ALTADENA, Calif. – The state of California`s got a new team of bad news bears and they’re helping themselves to, well, whatever they want! Resident Mark Hough was looking for some R & R in his own backyard. He got a furry intruder, instead, drinking his margarita.
After lapping up some leftover liquor and licking the table clean, this care bear took a little dip in the hot tub. Who wouldn`t wanna spend the afternoon enjoying the jacuzzi jets, getting all wet and doing a little grooming? He even got a little playful with the chlorine apparatus and the thermometer.
Eventually, bubbles gave way to boredom and the big guy took off. He was spotted later, napping in a tree. (Probably sleeping off the margaritas, if you can bear-lieve it!)

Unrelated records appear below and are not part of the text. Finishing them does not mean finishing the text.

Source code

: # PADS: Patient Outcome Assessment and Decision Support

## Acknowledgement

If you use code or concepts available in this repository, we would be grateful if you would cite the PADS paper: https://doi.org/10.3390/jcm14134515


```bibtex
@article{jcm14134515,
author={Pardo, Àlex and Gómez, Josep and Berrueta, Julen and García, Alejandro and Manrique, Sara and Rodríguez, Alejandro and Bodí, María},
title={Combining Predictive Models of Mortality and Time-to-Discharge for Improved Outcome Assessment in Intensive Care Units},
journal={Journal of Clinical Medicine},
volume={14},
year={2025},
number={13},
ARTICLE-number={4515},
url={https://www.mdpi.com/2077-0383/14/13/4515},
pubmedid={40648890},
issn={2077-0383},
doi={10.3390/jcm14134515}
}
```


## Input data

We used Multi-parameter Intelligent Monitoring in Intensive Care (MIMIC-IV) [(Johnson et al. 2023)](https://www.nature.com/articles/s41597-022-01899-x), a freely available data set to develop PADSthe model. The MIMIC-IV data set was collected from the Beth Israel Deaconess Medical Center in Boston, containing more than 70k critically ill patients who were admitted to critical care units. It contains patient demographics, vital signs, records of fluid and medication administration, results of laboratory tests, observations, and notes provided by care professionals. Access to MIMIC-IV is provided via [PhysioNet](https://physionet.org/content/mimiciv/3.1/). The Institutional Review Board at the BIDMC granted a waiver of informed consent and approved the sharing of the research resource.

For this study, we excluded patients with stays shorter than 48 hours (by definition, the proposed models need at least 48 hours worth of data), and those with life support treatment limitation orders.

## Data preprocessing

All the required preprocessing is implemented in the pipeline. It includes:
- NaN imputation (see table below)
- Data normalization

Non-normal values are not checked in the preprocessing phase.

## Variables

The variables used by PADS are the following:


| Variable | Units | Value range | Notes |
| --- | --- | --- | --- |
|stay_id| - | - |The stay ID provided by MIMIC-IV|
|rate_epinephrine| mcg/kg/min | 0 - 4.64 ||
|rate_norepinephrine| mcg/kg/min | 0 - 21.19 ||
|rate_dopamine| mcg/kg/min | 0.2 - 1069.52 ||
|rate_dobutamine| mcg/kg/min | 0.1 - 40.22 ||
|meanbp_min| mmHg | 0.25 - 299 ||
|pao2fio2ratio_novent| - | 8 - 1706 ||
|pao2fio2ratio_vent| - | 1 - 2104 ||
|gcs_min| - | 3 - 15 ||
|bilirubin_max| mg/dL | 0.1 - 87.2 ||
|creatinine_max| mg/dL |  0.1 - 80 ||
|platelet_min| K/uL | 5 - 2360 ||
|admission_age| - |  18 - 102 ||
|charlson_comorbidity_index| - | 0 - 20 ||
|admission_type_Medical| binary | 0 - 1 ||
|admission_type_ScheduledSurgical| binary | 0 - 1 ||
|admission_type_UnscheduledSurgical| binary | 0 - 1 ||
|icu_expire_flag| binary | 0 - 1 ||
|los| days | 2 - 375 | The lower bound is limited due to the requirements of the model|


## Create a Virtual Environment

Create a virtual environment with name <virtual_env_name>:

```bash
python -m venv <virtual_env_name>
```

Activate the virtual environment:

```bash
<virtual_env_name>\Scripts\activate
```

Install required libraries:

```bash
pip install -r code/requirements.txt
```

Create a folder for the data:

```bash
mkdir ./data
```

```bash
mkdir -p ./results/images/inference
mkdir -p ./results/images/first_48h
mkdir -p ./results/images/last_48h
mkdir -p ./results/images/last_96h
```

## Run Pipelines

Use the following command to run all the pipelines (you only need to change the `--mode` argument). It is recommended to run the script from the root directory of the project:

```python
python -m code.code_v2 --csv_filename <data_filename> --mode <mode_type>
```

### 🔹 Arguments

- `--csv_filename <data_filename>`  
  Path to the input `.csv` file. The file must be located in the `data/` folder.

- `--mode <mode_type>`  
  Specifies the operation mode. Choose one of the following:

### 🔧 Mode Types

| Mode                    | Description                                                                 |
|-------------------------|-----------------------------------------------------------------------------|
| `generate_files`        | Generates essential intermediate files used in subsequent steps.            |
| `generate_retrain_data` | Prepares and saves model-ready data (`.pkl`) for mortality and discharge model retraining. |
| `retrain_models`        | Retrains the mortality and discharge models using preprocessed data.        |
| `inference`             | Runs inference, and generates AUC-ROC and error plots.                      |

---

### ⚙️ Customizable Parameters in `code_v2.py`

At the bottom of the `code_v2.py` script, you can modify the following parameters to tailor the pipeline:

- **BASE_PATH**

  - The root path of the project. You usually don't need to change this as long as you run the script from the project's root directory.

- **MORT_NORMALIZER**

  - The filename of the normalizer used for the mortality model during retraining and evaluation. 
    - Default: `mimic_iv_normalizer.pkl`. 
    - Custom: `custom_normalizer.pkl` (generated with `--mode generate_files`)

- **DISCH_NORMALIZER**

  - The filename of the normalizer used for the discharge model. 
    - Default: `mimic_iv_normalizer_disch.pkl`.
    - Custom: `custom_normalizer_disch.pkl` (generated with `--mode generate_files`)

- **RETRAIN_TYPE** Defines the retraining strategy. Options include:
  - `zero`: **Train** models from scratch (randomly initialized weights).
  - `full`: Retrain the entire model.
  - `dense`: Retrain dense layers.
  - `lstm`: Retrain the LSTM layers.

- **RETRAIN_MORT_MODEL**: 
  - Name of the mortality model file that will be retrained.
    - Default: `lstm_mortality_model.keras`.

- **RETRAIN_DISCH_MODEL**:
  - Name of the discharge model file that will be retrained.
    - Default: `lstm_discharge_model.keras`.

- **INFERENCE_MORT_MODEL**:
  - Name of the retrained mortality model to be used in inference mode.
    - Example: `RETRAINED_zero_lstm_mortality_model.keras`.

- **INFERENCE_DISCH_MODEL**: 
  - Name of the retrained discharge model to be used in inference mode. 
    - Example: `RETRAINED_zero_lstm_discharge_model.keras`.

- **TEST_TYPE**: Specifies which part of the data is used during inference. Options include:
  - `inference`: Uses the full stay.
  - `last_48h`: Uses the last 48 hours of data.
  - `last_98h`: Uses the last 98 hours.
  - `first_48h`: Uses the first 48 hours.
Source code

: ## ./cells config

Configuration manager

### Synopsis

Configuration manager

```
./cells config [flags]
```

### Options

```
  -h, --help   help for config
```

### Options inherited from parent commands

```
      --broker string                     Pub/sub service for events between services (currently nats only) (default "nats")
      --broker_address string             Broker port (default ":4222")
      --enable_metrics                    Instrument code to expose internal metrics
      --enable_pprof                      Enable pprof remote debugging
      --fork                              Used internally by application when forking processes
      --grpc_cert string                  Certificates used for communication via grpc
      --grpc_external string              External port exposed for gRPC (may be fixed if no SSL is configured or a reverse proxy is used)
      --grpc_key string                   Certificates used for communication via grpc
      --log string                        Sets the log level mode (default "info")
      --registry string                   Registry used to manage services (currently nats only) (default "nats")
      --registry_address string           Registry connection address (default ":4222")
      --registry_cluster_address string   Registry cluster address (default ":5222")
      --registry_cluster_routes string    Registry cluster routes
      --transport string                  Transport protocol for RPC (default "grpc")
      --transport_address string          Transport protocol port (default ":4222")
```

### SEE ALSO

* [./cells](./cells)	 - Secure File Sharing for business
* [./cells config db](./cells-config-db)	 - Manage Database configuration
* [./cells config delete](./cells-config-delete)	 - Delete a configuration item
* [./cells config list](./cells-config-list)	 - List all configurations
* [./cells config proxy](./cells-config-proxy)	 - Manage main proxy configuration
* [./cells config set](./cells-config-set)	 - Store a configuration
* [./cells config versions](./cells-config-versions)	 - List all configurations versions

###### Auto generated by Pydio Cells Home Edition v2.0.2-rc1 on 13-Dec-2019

Joseph Llorens would also bear witness to another rare site zig-zagging through his neighborhood. “Well, he looked real cute and cuddly.”
Then Teddy nearly got hit by a car. “That’s when I called 911 and notified the sheriffs because I didn’t want the bear to get hurt,” says Llorens. “There was a tree down the street where he tried to climb up and once he stood up, he was probably at least over 6 feet tall.”
Bears will be bears so Californians should just grin and bear it.
Hey don’t blame us! According to the fish and wildlife department, that`s just the bare facts!